*What is required*.
Pull out every line of the data below that contains the word "toward". Case counts.

** Listed records follows **

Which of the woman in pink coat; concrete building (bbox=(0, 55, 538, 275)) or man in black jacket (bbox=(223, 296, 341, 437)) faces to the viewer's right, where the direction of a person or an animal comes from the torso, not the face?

** End of Listed records **
** Listed records follows **

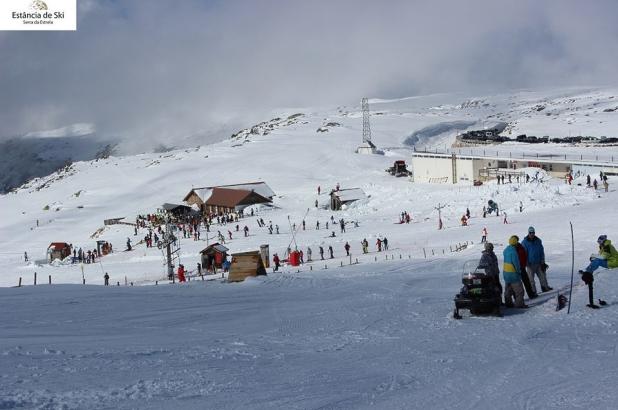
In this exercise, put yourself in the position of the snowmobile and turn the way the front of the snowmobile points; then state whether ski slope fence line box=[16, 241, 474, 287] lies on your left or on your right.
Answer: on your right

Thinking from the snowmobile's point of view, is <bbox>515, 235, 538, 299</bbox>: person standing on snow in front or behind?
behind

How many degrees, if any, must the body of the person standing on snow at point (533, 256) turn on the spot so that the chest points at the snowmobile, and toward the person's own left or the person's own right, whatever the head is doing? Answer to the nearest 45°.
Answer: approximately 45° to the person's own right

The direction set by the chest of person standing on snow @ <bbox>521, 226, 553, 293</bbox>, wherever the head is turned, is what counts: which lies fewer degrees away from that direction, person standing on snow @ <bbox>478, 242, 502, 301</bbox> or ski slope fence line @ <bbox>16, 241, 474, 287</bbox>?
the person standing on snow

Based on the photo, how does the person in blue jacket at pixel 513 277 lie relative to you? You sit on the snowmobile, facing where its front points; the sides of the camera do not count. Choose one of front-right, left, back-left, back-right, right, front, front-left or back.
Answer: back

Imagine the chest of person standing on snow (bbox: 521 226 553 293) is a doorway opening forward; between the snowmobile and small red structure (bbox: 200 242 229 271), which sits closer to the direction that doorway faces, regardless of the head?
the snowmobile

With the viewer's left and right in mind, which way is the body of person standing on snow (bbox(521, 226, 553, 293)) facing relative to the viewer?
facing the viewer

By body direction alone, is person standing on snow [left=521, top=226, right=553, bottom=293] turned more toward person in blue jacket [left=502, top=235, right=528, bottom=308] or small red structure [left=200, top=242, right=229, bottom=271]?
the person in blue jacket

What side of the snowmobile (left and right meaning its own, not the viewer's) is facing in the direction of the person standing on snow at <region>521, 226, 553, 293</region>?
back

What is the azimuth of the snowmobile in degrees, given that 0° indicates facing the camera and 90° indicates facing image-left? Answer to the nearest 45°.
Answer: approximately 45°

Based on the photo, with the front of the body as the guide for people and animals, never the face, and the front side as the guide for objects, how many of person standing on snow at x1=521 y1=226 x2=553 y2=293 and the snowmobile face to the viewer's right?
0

** End of Listed records **
** Listed records follows **

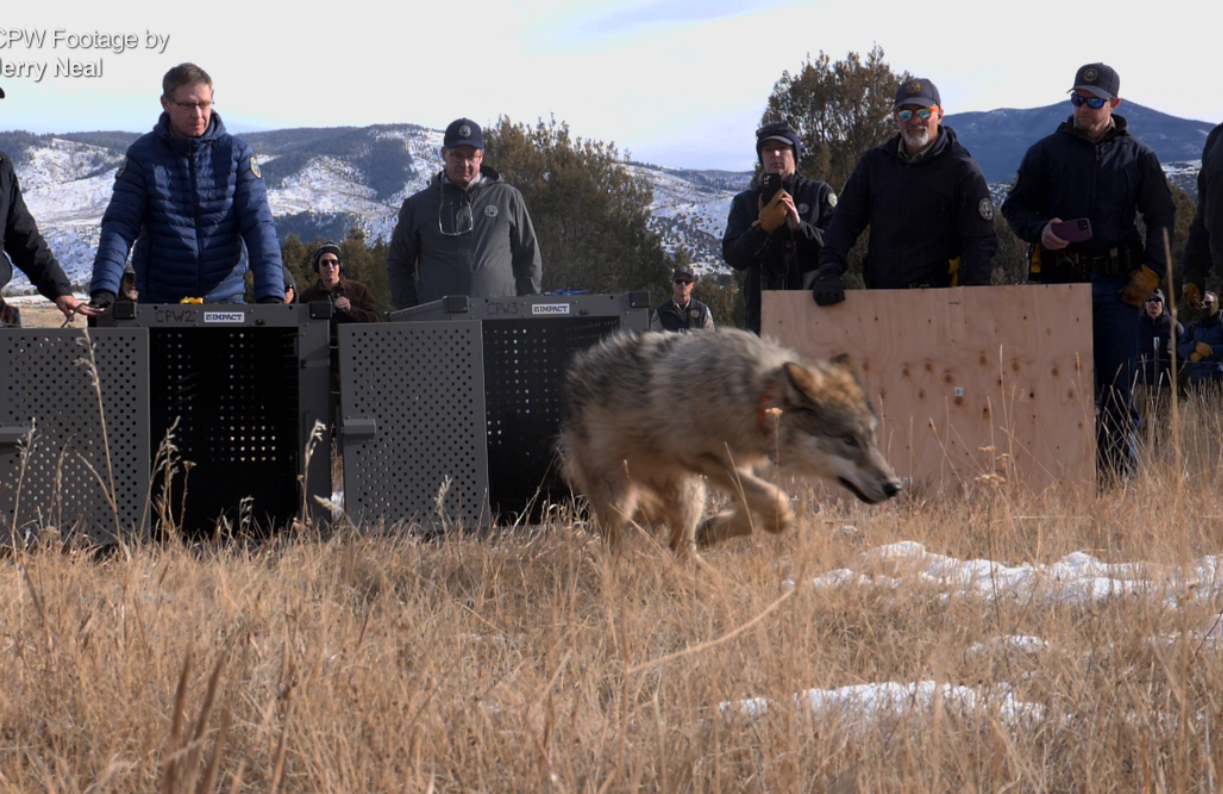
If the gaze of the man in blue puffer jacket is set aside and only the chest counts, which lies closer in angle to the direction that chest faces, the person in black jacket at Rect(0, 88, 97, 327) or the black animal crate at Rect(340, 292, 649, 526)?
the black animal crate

** End of Listed records **

*Response to the task*.
How many degrees, if any, must the body of the person standing on snow at point (533, 256) turn on the spot so that the chest points at the snowmobile, and toward the person's own left or the person's own right, whatever the head is doing? Answer to the nearest 45°.
By body direction alone, is person standing on snow [left=521, top=226, right=553, bottom=293] turned more toward person in blue jacket [left=502, top=235, right=528, bottom=308] or small red structure [left=200, top=242, right=229, bottom=271]?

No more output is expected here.